Abdurrahman Raşid
Suudi Arabistan’lı gazeteci. Şarku’l Avsat’ın eski genel yayın yönetmeni
TT

Petrol savaşından dersler

Petrol İhraç Eden Ülkeler Örgütü OPEC’in anlaşmalarını reddedenler de dâhil olmak üzere, dünya üreticilerinin çoğunun ilk kez içinde yer aldığı ‘petrol üretimin kısılması’ anlaşmasına dair çelişkili görüşler işitiyoruz.
Rusya ve Amerika Birleşik Devletleri’nin (ABD) üretimi kısmayı reddetmesi üzerine, Suudi Arabistan, günlük üretimini üç milyon varil arttırarak, söz konusu anlaşmanın gerçekleşmesini sağlamıştı.
Tarihte ‘petrol ve siyasete’ dair bazı önemli günler vardır,  OPEC’in fiyat yükseltme kararı ve Arapların 1973’te, bugüne kadar petrol haritasını değiştiren boykot kararı bu duruma örnek gösterilebilir. O zamanlar ABD, en büyük petrol ithalatçısıydı, bugün ise en büyük petrol üreticisi oldu. OPEC üretimi kısıp, fiyatları yükselttiğinde ABD bu duruma itiraz ediyordu, bugün ise tam tersine üretimin arttırılması ve fiyatların düşmesine itiraz ediyor. 1973’ten bu yana 47 yıl geçti, petrol hala stratejik bir emtia olma özelliğini koruyor. Bu son kriz, Suudi Arabistan veliahdı, ABD ve Rusya başkanları tarafından yönetildi.
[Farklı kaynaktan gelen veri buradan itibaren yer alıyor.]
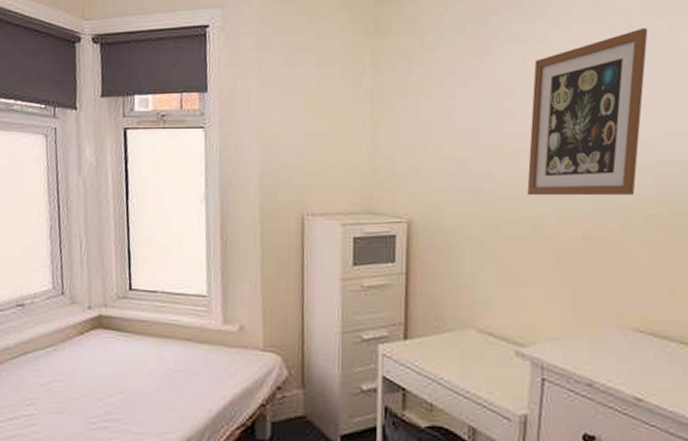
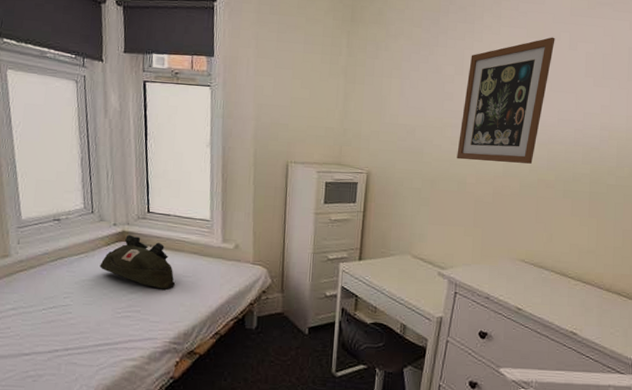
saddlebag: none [71,320,165,390] -> present [100,235,176,290]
Bu yılın başlarında tarihi bir ‘petrol katliamı’ gerçekleşti; ham petrolün varil fiyatı 20 dolara kadar düştü. Riyad yönetimi kendi hissesinden daha düşük üretim gerçekleştirerek, petrol fiyatlarında bir denge sağlamaya çalışıyordu, ancak artık bunun sürdürülebilir olmadığını gördü. Zira OPEC dışındaki üreticiler fırsattan istifade üretimlerini arttırma yoluna gitmişti. Rusya’da OPEC’le olan anlaşmasından çekilerek petrol üretimini arttırma niyeti olduğunu ilan etti. Bu gelişmeler üzerine Suudi Arabistan hissesinin tümünü üretme kararı almak zorunda kaldı. Rusya kararından dönmeyeceğini, ABD’de üretimi kısma niyeti olmadığını açıkladı. Korona salgınının küresel boyutlara ulaşması ise meseleyi daha da karmaşık hale getirdi. Otomobiller, fabrikalar ve uçaklar durunca, petrole olan talep düştü ve petrol varil fiyatları 20 dolar seviyesine geriledi. Hatta bazıları petrolün varil fiyatının 10 dolar seviyesini görebileceği tahmininde bulundu. Sonuç olarak, borsa hisse senetlerinde büyük bir deprem yaşandı, bazı petrol şirketleri iflasın eşiğine geldi. ABD Başkanı Donald Trump ‘’Petrol sektörü yıkıma maruz kalıyor’’ diye açıklama yaptı ve Suudi Arabistan ile Rusya’ya anlaşma çağrısında bulundu.
Petrol piyasasını istikrara kavuşturmak için işbirliği emareleri yokken, ABD ve Rusya, Suudi Arabistan’ın önerisi kabul ederek, günlük üretimde 10 milyon varil kesintiye gitmeyi kabul ettiler. OPEC dışı diğer ülkelerin de katılımıyla, 10 milyon varil daha kısıtlanma ihtimali belirdi. Aylar sonra, yani son çeyrekte petrol fiyatlarında bir iyileşmeye şahit olabiliriz. Unutulmamalıdır ki bu anlaşma herkes için ‘kurtuluş’ mesabesindedir.
Petrol mücadelesinin politik yönü de daha az önemli değildir, çünkü petrol ülkelerin çıkarlarıyla bağlantılı stratejik bir üründür. Son yıllarda çokça yazılıp çizildi, ABD petrol konusunda artık Ortadoğu’ya bağımlı değildir denildi. Ancak bu düşünce tam olarak gerçekçi değildir, ayrıca Rusya’nın petrol piyasasındaki dalgalanmalara karşı bağışıklığı olduğu iddiası da gerçeği yansıtmamaktadır. Nitekim petrol fiyatlarındaki düşüş, Rubleyi vurmuş, Kovid-19 salgınıyla birlikte Rus ekonomisi zorlu bir sürece girmiştir. Bu son ‘petrol savaşı’ Riyad hükümetine, petrolden bağımsız bir ekonomi kurmak için 2030 Vizyonunun ne kadar önemli olduğunu bir kez daha hatırlatmış oldu.